(Bounding box prediction data)
###
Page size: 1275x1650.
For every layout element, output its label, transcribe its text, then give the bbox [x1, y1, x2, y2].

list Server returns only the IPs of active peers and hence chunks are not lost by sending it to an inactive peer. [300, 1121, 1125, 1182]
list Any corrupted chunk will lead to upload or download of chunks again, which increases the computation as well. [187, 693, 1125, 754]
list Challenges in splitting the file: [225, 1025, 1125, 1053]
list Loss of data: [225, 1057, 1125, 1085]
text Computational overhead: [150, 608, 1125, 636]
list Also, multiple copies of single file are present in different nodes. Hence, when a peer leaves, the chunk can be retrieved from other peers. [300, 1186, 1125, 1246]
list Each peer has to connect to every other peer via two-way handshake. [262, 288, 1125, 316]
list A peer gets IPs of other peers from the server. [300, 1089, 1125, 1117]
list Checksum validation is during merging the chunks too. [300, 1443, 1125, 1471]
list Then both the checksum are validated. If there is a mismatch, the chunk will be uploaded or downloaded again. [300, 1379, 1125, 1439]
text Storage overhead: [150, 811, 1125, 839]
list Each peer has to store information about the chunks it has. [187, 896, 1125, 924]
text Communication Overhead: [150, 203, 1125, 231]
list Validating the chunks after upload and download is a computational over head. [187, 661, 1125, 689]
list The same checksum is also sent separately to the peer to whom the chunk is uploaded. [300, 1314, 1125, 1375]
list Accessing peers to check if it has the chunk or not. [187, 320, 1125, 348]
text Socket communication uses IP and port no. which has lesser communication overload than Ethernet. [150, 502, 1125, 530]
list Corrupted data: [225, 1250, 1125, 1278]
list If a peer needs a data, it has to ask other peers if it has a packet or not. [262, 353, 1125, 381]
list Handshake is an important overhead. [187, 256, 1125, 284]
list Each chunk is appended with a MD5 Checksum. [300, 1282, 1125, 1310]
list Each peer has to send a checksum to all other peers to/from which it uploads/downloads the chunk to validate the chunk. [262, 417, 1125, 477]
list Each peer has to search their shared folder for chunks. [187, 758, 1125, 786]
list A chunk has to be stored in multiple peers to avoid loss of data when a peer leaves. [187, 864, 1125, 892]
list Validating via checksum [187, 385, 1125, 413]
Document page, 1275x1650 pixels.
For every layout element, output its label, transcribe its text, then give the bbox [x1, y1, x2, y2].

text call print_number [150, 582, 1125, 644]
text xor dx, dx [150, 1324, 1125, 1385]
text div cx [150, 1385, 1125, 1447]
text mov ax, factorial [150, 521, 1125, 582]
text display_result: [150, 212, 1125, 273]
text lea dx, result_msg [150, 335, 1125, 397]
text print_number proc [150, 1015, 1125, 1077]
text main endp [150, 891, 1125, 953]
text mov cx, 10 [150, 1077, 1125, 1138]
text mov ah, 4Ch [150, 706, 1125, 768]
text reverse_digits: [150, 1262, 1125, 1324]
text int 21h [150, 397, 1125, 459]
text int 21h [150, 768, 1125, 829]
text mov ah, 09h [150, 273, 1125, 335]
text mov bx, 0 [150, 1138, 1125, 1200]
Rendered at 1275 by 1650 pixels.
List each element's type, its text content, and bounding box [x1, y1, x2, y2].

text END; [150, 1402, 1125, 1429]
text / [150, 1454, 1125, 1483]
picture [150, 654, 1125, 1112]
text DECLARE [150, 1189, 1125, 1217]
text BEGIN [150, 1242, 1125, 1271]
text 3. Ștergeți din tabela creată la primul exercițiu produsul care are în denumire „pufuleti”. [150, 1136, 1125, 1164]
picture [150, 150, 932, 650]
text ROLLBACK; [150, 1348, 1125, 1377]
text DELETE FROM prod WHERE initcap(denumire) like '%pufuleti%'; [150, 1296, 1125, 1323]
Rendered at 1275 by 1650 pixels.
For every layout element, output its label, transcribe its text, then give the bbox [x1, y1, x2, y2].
###
▸ To-do item
Your answer must be every record above, retyped exactly.

▸ Your solution
Page size: 1275x1650.
For every layout element, output its label, transcribe its text, then give the bbox [x1, y1, x2, y2].

list Server returns only the IPs of active peers and hence chunks are not lost by sending it to an inactive peer. [300, 1121, 1125, 1182]
list Any corrupted chunk will lead to upload or download of chunks again, which increases the computation as well. [187, 693, 1125, 754]
list Challenges in splitting the file: [225, 1025, 1125, 1053]
list Loss of data: [225, 1057, 1125, 1085]
text Computational overhead: [150, 608, 1125, 636]
list Also, multiple copies of single file are present in different nodes. Hence, when a peer leaves, the chunk can be retrieved from other peers. [300, 1186, 1125, 1246]
list Each peer has to connect to every other peer via two-way handshake. [262, 288, 1125, 316]
list A peer gets IPs of other peers from the server. [300, 1089, 1125, 1117]
list Checksum validation is during merging the chunks too. [300, 1443, 1125, 1471]
list Then both the checksum are validated. If there is a mismatch, the chunk will be uploaded or downloaded again. [300, 1379, 1125, 1439]
text Storage overhead: [150, 811, 1125, 839]
list Each peer has to store information about the chunks it has. [187, 896, 1125, 924]
text Communication Overhead: [150, 203, 1125, 231]
list Validating the chunks after upload and download is a computational over head. [187, 661, 1125, 689]
list The same checksum is also sent separately to the peer to whom the chunk is uploaded. [300, 1314, 1125, 1375]
list Accessing peers to check if it has the chunk or not. [187, 320, 1125, 348]
text Socket communication uses IP and port no. which has lesser communication overload than Ethernet. [150, 502, 1125, 530]
list Corrupted data: [225, 1250, 1125, 1278]
list If a peer needs a data, it has to ask other peers if it has a packet or not. [262, 353, 1125, 381]
list Handshake is an important overhead. [187, 256, 1125, 284]
list Each chunk is appended with a MD5 Checksum. [300, 1282, 1125, 1310]
list Each peer has to send a checksum to all other peers to/from which it uploads/downloads the chunk to validate the chunk. [262, 417, 1125, 477]
list Each peer has to search their shared folder for chunks. [187, 758, 1125, 786]
list A chunk has to be stored in multiple peers to avoid loss of data when a peer leaves. [187, 864, 1125, 892]
list Validating via checksum [187, 385, 1125, 413]
Document page, 1275x1650 pixels.
For every layout element, output its label, transcribe its text, then give the bbox [x1, y1, x2, y2].

text call print_number [150, 582, 1125, 644]
text xor dx, dx [150, 1324, 1125, 1385]
text div cx [150, 1385, 1125, 1447]
text mov ax, factorial [150, 521, 1125, 582]
text display_result: [150, 212, 1125, 273]
text lea dx, result_msg [150, 335, 1125, 397]
text print_number proc [150, 1015, 1125, 1077]
text main endp [150, 891, 1125, 953]
text mov cx, 10 [150, 1077, 1125, 1138]
text mov ah, 4Ch [150, 706, 1125, 768]
text reverse_digits: [150, 1262, 1125, 1324]
text int 21h [150, 397, 1125, 459]
text int 21h [150, 768, 1125, 829]
text mov ah, 09h [150, 273, 1125, 335]
text mov bx, 0 [150, 1138, 1125, 1200]
Rendered at 1275 by 1650 pixels.
List each element's type, its text content, and bounding box [x1, y1, x2, y2].

text END; [150, 1402, 1125, 1429]
text / [150, 1454, 1125, 1483]
picture [150, 654, 1125, 1112]
text DECLARE [150, 1189, 1125, 1217]
text BEGIN [150, 1242, 1125, 1271]
text 3. Ștergeți din tabela creată la primul exercițiu produsul care are în denumire „pufuleti”. [150, 1136, 1125, 1164]
picture [150, 150, 932, 650]
text ROLLBACK; [150, 1348, 1125, 1377]
text DELETE FROM prod WHERE initcap(denumire) like '%pufuleti%'; [150, 1296, 1125, 1323]
Rendered at 1275 by 1650 pixels.
For every layout element, output its label, transcribe its text, then give the bbox [x1, y1, x2, y2].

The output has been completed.